For a while, Wyclef had denied that he harbored any political ambitions, even though many people saw his philanthropy as a veil for his interest in politics. He told CNN’s Anderson Cooper that he was only supporting his “uncle”, Haiti’s ambassador to the U.S., Raymond Joseph. But the challenges in post-earthquake Haiti appear to have shattered his common sense. This is by no means a jab at this celebrity. In the last 20 years, I’ve watched many people be chewed up and spit out while trying to help Haiti. I’ve also seen many killed in the process. Even if the most successful presidents and political leaders in North America were to convene an all-star team to help lead Haiti, I doubt they would succeed.
The problem in Haiti is not the lack of leaders per se, though most of them have been scoundrels. The crucial problem is that the country has become a society of cynics and a people who would rather be anywhere but in Haiti. You have two types left in Haiti, those who have too much at stake to leave and those with nothing at stake to stay. Bill Clinton has been tapped to be the UN Special Envoy to Haiti and in interviews he has voiced deep disappointment about the situation on the ground.
The first thing Haiti needs is to build a society from scratch. It needs to train people to think and act for the collective good and not for their narrow self-interests. How else do you explain that the average Haitian house — the owners’ financial lot notwithstanding – is impeccably tidy. While the trash piles sky high on the streets of all major cities. I know of CEOs of private enterprises and executive directors of government ministries who lament the fact that they can’t find a decent secretary to type a grammatically correct letter. The goods ones are working in Miami and Manhattan.
Wyclef has been successful at reinventing himself.

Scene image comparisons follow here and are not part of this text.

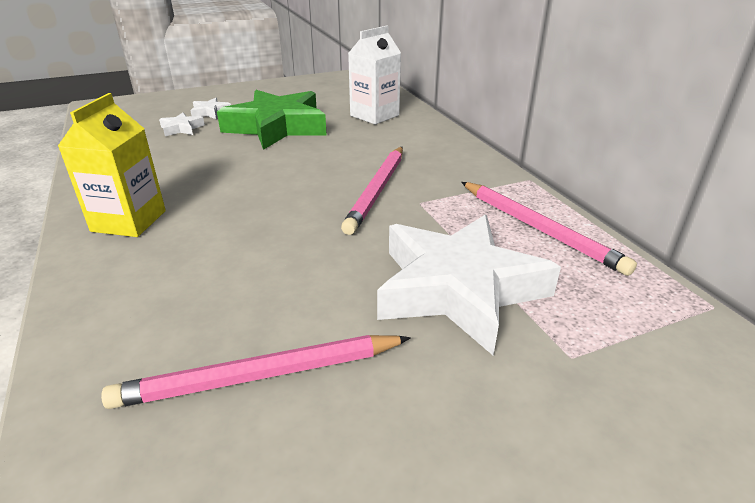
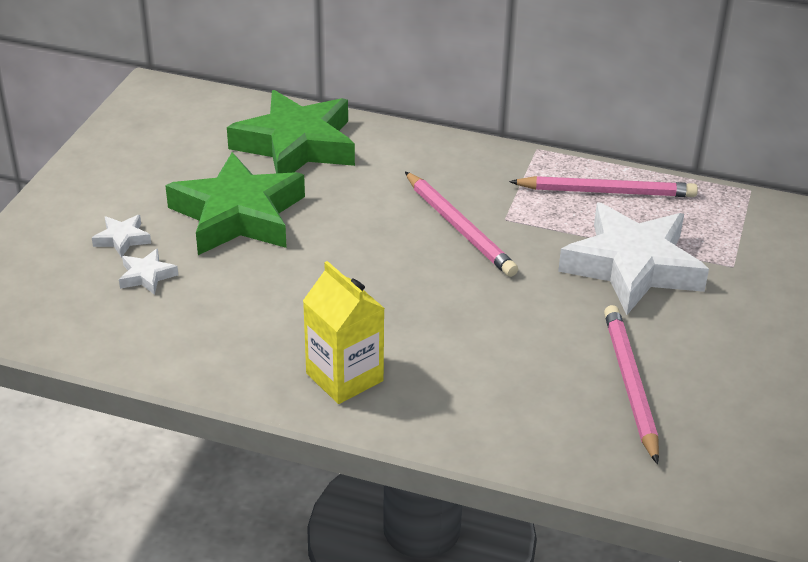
camera: 50 degrees left, 5 degrees up
pink pencil [101,335,411,409] -> pink pencil turned 150 degrees clockwise [604,305,659,464]
white carton [348,26,401,124] -> green star [227,90,355,173]

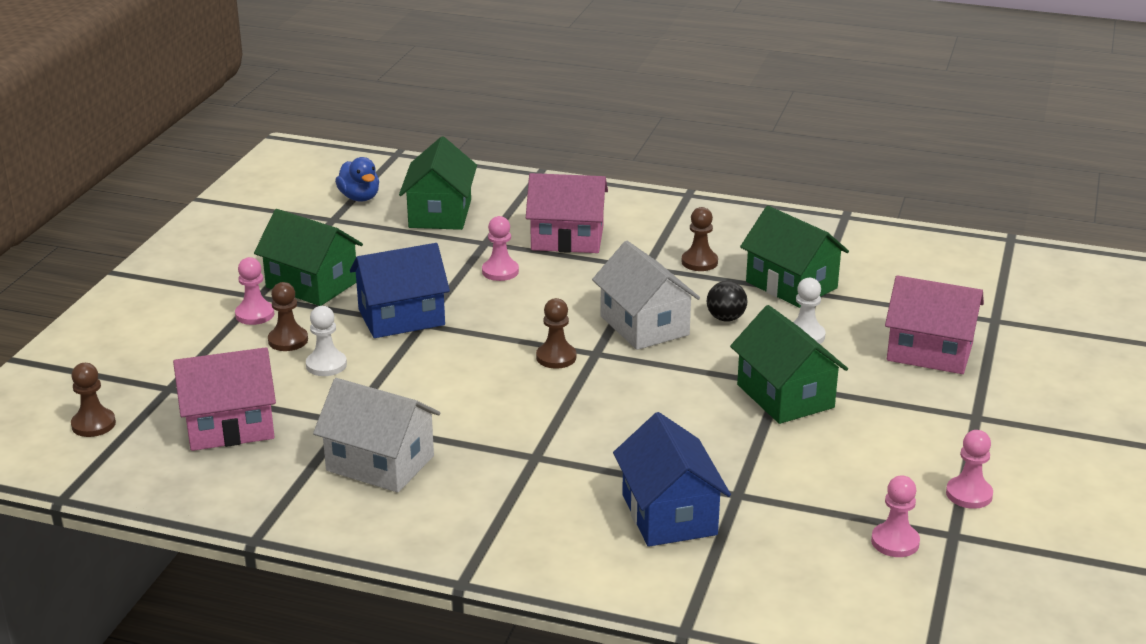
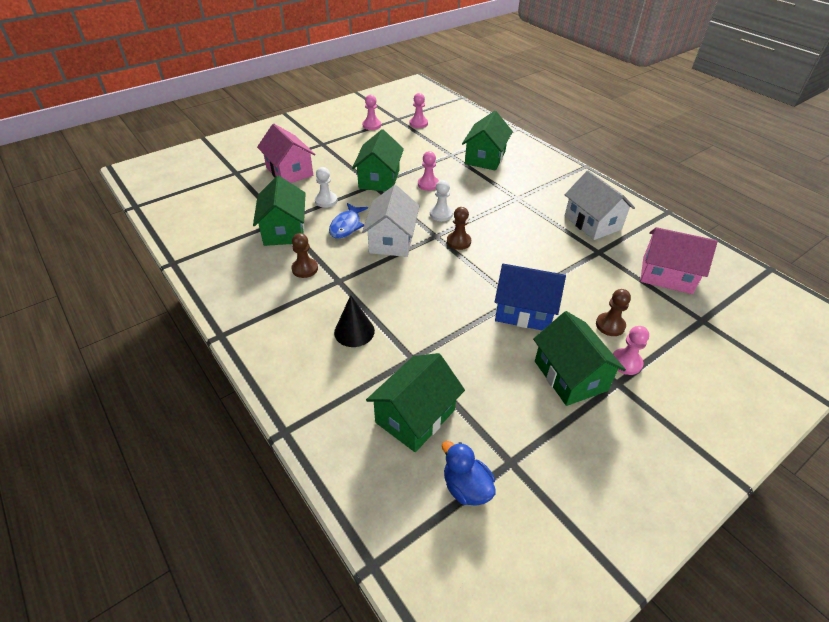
camera: 145 degrees left, 15 degrees up
brown pawn [71,363,116,437] -> none
white pawn [306,306,347,376] -> white pawn moved to [430,180,453,221]
blue duck [335,157,379,202] -> blue duck turned 45 degrees counterclockwise [442,441,496,506]
pink pawn [482,216,519,281] -> pink pawn moved to [418,151,439,191]
pink house [526,173,608,253] -> black cone [334,295,375,347]
blue house [613,412,731,547] -> green house [462,111,513,170]
black ball [707,281,747,322] -> blue fish [329,203,368,239]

He refashioned his brand as an entrepreneur — philanthropist while most of his contemporaries in the music industry are being profiled on VH1’s “Where Are They Now?” But entering the world of Haitian upper echelon make Washington’s brass knuckle politics seem like Power Rangers.
After almost a dozen years, I decided to quit my position at the New York Times to launch the Haitian Times. Idealistic and at the top of my game, I thought this would be welcomed with open arms. I thought I was bringing energy and experience to the community. That move was immediately viewed suspiciously by many who wondered why I was leaving my comfortable perch at the nation’s most prestigious news organization to toil in the community trenches. Motives were given. He was a CIA plant; the New York Times was behind the move. It never dawned on anyone that I was driven purely through a sense of noblesse oblige and that I saw my community was at a critical crossroad and needed such a publication to help it navigate through the complicated and complex world that is the United States.
I was able to last this long by relying mostly on non-Haitian businesses interested in tapping the Haitian community. Unfortunately, when you’re dealing with Haiti itself, you’re on your own and there have been few success stories to report out of the place. The irony is that the country is brimming with energetic, entrepreneurial people, the kind that America yearns for. No wonder we’re doing alright in this country.
Wyclef is going to need all the help he can muster to navigate this treacherous water in which he is about to dip his toes. He will have to understand the true meaning of the word Yele, or scream. He will be doing it everyday.